Directed by Phillip Noyce
With Brenton Thwaites, Jeff Bridges, Meryl Streep, Odeya Rush, Alexander Skarsgård, Katie Holmes and Taylor Swift
Whether your first thought upon reading this description or seeing the film is The Truman Show, or The Village or Pleasantville, such comparisons are all valid in their own way. All of the characters are being deceived here for some greater goal of peace and security, but once someone starts digging to get at the truth, there is no stopping them. In the case of The Giver, it is Jonas (Brenton Thwaites), a handsome young man who has just turned 18 but is anxious about the coming ceremony (not at all unlike Divergent) where he will be told what the rest of his life will look like. He gets the unusual task of being the Receiver of Memory, and the next day he is off to a mysterious house on the edge of the Community, where he meets the otherwise anonymous Giver, with whom the history of mankind resides.
The Giver, played by Jeff Bridges, appears to be a grumpy old man, but of course we learn over time what has made him so annoyed with the otherwise seemingly idyllic Community life. The scenes between him and Jonas are short but powerful, with the overarching theme being that mankind is much better off being more informed than being less informed, and that resistance to power and authority can achieve a great deal, not least of which is the liberation of the spirit and the affirmation of courage. These messages are underscored by Marco Beltrami’s uplifting music on the soundtrack, and although some may see this as pure heavy-handedness, there is unmistakable food for thought.

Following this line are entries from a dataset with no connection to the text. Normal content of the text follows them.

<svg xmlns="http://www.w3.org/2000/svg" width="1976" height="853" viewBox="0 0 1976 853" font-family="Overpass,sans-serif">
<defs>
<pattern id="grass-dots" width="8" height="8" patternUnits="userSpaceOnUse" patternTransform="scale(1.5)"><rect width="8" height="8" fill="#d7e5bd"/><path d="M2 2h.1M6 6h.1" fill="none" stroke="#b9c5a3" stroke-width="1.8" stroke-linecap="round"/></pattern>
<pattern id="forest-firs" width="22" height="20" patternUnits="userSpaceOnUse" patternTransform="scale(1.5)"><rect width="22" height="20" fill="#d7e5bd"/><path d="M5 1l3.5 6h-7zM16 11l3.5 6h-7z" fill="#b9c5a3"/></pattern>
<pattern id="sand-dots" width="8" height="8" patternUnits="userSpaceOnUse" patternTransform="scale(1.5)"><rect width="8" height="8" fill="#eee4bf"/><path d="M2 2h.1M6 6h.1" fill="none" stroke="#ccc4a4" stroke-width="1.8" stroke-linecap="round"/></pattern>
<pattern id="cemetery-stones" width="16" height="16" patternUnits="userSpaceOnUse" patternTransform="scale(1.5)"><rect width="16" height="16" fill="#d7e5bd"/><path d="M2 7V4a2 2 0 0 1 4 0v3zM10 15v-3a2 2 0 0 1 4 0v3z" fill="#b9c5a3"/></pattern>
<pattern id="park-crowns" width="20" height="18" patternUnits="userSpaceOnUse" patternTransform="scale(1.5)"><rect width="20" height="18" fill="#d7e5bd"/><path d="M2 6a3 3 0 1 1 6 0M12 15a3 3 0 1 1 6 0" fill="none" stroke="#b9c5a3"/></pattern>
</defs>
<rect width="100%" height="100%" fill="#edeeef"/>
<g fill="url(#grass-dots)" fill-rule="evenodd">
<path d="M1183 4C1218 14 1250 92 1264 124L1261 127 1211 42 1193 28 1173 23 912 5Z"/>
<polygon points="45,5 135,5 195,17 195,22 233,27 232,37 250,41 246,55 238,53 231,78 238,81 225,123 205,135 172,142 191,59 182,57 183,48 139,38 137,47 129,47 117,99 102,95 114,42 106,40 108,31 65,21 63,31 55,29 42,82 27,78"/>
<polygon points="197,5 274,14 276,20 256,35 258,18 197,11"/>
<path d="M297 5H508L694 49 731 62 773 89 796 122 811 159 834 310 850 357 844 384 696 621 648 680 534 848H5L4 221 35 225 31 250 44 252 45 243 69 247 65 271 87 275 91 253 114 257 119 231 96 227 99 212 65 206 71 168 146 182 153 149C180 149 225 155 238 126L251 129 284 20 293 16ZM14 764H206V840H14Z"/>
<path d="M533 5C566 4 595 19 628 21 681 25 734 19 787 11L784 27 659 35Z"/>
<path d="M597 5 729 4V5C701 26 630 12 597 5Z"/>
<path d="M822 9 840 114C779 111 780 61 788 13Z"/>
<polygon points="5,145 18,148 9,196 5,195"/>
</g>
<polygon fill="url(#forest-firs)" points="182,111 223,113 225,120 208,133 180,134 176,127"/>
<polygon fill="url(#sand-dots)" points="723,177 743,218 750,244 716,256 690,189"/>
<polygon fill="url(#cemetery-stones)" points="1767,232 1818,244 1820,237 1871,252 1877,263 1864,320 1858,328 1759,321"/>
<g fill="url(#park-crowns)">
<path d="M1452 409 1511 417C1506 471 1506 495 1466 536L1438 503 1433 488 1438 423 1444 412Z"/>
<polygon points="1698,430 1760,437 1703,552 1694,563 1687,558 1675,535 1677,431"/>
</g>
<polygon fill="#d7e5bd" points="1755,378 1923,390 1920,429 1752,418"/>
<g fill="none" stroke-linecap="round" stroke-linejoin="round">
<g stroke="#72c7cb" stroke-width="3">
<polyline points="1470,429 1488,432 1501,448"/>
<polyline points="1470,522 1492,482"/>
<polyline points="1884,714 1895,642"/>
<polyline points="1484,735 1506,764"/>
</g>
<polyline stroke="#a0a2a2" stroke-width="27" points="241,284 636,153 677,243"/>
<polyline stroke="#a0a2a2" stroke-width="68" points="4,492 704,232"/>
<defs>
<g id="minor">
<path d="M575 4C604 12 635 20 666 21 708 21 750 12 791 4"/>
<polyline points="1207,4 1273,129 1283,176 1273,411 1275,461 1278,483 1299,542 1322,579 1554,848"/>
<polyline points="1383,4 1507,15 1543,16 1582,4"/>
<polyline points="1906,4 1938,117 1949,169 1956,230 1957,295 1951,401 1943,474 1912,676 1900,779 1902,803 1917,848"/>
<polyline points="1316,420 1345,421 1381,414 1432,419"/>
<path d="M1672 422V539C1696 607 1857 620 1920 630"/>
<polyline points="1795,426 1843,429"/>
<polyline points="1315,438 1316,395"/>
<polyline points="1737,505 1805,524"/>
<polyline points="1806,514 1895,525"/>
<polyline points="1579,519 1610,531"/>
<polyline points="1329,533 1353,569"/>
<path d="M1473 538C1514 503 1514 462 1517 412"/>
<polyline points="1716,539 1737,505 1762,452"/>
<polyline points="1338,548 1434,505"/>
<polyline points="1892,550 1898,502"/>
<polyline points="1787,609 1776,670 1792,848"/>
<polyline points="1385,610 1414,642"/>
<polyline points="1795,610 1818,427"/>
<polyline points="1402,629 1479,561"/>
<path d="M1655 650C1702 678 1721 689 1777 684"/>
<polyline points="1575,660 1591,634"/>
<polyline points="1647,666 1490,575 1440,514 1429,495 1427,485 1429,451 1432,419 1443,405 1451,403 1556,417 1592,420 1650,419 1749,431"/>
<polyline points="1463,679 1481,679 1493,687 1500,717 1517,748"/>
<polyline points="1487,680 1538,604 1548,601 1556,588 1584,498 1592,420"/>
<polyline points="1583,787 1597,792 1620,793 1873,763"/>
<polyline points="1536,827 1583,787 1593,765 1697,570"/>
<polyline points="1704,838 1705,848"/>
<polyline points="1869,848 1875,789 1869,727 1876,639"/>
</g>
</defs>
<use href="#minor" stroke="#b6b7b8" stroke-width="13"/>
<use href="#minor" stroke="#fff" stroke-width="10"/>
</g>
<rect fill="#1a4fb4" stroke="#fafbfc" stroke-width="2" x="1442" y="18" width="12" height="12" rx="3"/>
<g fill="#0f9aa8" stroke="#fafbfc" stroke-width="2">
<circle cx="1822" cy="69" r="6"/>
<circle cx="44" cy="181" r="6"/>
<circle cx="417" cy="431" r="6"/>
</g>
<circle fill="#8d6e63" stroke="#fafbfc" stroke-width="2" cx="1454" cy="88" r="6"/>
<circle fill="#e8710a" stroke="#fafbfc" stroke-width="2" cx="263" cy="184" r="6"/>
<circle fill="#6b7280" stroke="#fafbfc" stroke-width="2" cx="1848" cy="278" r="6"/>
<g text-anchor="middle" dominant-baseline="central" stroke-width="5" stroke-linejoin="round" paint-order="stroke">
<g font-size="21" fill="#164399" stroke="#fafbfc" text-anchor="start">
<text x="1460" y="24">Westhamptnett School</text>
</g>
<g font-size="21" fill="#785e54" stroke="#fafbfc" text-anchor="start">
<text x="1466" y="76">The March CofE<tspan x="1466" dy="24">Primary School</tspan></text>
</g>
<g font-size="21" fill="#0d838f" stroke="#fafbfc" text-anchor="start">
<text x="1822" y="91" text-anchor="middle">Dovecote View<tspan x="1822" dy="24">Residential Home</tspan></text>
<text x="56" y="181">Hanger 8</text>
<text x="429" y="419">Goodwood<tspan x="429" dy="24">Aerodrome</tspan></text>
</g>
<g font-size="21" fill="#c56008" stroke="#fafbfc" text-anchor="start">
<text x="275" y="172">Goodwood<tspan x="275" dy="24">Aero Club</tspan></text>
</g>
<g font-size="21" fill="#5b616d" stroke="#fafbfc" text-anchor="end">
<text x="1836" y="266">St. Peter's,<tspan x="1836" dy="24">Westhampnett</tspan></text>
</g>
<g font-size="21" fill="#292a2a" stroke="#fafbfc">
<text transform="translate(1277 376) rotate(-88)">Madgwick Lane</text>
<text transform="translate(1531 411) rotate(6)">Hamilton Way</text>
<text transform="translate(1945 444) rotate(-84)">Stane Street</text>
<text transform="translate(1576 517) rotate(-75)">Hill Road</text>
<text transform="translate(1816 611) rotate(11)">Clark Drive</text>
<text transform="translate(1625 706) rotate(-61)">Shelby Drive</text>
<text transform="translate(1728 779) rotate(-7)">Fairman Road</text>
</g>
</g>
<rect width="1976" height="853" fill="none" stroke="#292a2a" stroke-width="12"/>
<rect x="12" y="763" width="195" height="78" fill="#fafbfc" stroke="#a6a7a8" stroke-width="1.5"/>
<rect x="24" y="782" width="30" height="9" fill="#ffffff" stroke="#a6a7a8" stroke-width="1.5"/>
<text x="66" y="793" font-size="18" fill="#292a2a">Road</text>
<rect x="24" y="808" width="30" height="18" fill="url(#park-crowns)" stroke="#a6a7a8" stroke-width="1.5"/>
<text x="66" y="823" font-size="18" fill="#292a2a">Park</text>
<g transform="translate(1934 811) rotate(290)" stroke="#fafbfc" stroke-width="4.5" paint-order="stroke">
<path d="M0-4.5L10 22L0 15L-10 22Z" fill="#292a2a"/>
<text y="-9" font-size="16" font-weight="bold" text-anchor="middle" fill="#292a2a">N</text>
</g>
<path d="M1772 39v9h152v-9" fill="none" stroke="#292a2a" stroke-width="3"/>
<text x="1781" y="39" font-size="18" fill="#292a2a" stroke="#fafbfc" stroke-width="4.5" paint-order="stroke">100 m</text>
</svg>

However, the screenplay has its weak spots, as for example we see Jonas and the Giver walking around the Community, under constant surveillance, talking about the possibilities of human existence if people were only allowed to think and act outside the box; but when Jonas meets with the Chief Elder (Meryl Streep), who is growing doubtful that the Giver can be trusted and asks Jonas what they have been up to, she seems to accept his description of their wordless meetings as truthful.
Based on the film alone, it is also difficult to understand why Jonas is allowed to roam freely and share his newfound knowledge with the people around him, easily upsetting the generations-old rules and customs of the Community and causing damage to the carefully choreographed implementation of the Elders’ vision. Perhaps such details are clarified in the book, but unfortunately the screenplay lacks such important clarifications. The Giver also relies on too many coincidences, especially toward the end, and one of the final scenes in particular, which mirrors a hallucination or a fantasy from earlier, simply doesn’t have any logical reason to be included here.
For all its faults, however, the film’s insistence that people should be allowed to make their own decisions — even if these turn out not to be in their best interest — is one that most viewers will strongly sympathize with, even though using young characters to make this point is not exactly the most creative approach. Bridges, who also served as producer, is simply exceptional as the sage who has to keep the joy and the sadness that complete freedom leads to bottled up inside, and much of our emotional investment depends on and follows from his very skilled balance between being a teacher and an accomplice.
The film’s use of apples clearly draws a parallel with the first story in the Bible, and the advent of color in the buttoned-up black-and-white world calls to mind Pleasantville, but despite the compelling scenes with Bridges, The Giver too often lacks the passion or the depth to make it a truly memorable film.